→ What to produce: Convert the stretch of the listing from its start through the line containing "Answer: roughly perpendicular" into a numbered list, leaving out any blank lines.

→ Materials provided:
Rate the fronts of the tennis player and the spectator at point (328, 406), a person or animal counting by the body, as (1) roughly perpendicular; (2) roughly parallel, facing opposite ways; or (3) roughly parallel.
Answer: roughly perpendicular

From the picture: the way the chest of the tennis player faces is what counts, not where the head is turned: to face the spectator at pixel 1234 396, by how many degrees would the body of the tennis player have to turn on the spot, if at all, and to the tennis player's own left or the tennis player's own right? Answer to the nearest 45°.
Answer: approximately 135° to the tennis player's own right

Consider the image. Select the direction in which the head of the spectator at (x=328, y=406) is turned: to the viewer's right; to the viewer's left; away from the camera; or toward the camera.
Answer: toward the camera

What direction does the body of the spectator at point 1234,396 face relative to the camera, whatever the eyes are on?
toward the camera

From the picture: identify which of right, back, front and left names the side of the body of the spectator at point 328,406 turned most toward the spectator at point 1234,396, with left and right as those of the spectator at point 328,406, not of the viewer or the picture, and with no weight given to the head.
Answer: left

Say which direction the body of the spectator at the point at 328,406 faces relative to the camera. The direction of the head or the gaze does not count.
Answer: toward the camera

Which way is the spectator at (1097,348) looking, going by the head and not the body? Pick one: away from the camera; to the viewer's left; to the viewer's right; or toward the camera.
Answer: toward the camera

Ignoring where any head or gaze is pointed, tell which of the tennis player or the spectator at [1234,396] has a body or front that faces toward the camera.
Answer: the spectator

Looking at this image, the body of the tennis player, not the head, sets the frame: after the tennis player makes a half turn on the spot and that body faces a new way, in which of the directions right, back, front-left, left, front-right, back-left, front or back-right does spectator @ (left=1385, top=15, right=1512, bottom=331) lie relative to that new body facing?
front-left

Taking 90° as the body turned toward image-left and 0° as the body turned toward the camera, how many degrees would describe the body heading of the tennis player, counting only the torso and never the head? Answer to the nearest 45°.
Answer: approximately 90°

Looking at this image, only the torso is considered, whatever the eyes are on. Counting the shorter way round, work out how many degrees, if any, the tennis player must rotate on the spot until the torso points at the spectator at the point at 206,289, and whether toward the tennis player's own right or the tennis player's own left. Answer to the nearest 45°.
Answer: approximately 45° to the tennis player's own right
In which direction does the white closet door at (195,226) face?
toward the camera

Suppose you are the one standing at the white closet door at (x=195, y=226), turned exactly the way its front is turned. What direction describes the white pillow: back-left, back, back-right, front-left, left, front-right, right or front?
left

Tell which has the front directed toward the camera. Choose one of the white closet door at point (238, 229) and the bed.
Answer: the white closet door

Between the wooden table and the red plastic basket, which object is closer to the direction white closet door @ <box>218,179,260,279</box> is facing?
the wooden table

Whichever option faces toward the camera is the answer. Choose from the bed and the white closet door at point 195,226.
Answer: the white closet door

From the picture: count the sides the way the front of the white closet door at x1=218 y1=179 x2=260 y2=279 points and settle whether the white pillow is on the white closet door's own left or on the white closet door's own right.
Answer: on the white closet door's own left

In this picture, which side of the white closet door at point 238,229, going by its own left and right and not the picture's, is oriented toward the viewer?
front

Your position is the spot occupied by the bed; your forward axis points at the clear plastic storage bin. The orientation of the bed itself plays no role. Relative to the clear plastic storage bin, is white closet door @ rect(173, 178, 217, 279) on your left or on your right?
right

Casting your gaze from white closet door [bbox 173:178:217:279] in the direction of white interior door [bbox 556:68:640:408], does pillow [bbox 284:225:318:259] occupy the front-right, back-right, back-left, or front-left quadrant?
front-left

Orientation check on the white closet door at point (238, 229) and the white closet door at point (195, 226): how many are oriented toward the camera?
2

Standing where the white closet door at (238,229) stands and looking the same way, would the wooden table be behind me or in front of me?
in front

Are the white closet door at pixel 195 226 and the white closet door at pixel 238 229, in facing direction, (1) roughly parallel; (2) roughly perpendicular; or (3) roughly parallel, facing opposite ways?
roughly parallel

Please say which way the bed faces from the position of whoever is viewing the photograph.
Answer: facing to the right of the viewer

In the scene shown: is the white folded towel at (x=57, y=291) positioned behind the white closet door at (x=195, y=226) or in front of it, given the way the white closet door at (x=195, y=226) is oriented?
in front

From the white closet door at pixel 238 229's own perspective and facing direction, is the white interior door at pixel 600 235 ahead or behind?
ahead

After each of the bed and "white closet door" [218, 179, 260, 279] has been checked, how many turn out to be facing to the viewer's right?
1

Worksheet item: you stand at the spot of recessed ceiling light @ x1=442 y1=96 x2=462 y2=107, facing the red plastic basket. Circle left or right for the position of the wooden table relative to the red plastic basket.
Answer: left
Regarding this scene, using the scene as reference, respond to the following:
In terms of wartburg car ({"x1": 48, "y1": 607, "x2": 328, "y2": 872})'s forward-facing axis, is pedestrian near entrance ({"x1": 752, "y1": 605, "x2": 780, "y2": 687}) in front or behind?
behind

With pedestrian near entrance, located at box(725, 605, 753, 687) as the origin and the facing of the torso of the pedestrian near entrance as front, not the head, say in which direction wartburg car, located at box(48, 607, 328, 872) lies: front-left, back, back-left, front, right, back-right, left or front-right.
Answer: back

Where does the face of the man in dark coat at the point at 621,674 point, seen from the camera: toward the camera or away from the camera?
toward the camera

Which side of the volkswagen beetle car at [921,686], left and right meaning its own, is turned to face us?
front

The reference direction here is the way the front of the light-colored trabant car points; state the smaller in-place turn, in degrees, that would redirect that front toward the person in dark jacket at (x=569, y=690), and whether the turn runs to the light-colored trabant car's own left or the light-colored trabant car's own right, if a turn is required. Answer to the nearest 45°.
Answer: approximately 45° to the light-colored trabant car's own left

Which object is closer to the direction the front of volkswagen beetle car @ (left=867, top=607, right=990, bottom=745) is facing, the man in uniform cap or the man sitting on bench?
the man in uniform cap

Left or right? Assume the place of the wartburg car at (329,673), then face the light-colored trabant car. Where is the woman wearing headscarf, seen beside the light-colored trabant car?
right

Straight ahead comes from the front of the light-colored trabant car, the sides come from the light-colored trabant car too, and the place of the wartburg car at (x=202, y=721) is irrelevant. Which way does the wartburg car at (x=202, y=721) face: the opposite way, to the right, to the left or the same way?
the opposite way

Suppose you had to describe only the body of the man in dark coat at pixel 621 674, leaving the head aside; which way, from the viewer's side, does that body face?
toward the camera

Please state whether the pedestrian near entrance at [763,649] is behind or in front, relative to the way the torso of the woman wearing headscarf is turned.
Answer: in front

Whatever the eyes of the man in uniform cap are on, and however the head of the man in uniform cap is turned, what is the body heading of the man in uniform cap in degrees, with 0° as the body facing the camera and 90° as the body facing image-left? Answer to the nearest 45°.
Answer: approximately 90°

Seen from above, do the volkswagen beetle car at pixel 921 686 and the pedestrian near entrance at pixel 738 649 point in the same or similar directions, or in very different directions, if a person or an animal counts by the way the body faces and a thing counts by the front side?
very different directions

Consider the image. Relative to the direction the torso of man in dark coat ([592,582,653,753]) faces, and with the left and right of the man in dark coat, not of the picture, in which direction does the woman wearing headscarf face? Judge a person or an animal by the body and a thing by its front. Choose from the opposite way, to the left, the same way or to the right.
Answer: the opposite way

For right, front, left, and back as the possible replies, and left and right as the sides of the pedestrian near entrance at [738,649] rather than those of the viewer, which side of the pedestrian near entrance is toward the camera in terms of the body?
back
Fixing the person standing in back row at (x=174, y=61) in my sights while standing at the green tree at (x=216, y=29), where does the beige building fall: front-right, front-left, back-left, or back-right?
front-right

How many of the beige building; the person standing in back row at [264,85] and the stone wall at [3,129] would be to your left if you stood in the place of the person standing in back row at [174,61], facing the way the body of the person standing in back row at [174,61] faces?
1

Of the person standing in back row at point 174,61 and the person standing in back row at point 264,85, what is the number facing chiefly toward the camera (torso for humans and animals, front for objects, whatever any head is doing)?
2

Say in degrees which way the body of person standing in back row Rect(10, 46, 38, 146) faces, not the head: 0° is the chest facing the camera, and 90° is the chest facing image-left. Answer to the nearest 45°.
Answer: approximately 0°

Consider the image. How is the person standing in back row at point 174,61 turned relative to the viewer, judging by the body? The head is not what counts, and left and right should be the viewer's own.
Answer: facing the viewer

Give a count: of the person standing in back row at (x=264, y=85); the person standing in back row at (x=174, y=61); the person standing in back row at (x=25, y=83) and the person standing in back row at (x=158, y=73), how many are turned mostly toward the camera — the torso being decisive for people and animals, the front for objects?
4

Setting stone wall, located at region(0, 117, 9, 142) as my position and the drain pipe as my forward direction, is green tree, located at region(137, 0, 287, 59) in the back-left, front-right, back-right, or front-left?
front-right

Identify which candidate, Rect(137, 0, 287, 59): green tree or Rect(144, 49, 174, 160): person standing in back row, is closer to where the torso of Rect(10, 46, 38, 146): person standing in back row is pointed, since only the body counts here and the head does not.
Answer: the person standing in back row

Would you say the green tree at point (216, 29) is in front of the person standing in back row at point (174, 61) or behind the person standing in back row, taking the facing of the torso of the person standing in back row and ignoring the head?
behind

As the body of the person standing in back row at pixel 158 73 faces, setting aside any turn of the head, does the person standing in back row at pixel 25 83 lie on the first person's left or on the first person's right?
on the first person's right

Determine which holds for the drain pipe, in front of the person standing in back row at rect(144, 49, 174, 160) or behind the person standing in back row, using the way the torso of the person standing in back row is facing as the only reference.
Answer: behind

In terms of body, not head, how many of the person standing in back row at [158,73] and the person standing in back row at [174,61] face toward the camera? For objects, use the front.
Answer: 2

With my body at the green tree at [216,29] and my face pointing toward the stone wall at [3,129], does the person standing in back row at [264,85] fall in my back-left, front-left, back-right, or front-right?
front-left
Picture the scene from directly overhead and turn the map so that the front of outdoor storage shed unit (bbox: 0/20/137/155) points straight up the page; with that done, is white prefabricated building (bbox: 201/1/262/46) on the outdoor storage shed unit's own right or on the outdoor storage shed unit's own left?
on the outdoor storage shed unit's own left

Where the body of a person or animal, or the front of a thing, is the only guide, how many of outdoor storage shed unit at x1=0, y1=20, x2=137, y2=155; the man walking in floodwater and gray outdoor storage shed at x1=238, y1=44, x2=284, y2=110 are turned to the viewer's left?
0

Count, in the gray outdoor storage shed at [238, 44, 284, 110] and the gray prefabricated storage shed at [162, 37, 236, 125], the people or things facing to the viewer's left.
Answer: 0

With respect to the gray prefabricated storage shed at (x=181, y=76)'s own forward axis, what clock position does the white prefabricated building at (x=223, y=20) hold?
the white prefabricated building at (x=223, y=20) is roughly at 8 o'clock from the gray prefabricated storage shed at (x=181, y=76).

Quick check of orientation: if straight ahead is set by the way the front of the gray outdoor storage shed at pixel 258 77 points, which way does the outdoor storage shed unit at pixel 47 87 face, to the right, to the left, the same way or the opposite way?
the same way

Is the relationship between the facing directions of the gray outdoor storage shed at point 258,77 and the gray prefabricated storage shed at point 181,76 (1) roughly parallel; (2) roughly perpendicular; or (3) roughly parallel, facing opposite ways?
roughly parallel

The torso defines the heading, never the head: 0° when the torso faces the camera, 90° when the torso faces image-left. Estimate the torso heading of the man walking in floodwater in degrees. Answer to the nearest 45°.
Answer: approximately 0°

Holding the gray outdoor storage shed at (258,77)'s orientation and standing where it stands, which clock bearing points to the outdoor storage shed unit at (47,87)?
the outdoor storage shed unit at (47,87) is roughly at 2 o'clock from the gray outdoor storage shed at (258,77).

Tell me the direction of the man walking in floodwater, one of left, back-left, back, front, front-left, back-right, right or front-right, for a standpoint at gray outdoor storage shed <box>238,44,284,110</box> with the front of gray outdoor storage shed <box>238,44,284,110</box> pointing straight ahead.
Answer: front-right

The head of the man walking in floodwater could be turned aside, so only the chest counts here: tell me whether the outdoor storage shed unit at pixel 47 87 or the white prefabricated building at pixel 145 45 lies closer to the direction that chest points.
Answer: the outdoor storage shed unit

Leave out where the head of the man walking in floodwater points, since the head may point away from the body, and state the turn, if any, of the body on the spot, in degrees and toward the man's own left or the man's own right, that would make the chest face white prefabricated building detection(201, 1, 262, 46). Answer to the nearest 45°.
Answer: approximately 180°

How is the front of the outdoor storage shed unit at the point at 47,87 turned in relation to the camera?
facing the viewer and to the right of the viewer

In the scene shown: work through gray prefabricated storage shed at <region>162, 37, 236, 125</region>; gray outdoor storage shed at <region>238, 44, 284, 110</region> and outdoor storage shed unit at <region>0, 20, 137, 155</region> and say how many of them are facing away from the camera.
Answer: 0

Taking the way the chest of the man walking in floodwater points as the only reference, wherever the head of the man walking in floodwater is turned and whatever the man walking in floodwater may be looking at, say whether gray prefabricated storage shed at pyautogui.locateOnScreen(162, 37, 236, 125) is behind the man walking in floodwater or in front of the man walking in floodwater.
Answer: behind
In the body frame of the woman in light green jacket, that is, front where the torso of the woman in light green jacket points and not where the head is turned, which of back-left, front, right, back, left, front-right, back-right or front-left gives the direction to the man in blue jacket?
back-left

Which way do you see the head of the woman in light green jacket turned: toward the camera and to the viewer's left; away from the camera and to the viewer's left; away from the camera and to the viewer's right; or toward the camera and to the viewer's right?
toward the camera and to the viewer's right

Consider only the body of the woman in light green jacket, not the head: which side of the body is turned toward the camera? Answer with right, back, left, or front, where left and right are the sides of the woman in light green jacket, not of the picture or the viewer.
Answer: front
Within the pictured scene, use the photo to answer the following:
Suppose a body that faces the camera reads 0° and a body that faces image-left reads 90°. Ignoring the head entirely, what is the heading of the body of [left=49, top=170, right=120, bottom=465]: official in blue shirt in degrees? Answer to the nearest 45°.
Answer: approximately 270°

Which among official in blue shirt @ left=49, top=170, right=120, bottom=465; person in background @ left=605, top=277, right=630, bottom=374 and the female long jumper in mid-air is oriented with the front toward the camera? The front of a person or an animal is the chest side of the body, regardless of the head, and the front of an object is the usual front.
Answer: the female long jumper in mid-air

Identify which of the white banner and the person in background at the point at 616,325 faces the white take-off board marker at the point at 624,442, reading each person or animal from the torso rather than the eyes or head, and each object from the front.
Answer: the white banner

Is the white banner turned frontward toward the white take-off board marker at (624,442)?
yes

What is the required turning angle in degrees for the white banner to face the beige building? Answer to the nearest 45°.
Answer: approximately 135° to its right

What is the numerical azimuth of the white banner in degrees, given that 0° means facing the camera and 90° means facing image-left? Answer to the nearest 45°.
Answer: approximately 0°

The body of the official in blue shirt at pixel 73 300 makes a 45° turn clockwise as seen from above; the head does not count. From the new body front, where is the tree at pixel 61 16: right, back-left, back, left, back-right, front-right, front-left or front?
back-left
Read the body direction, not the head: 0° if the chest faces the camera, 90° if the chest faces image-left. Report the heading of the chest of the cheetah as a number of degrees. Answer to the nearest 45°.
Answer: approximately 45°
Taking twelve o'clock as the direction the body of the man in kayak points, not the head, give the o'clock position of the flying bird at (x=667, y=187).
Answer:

→ Written reply:
1. Rate the fronts of the tennis player and the spectator at point (328, 406), a person or animal counting by the body, as (1) roughly perpendicular; (2) roughly parallel, facing opposite ways; or (3) roughly parallel.
2. Answer: roughly perpendicular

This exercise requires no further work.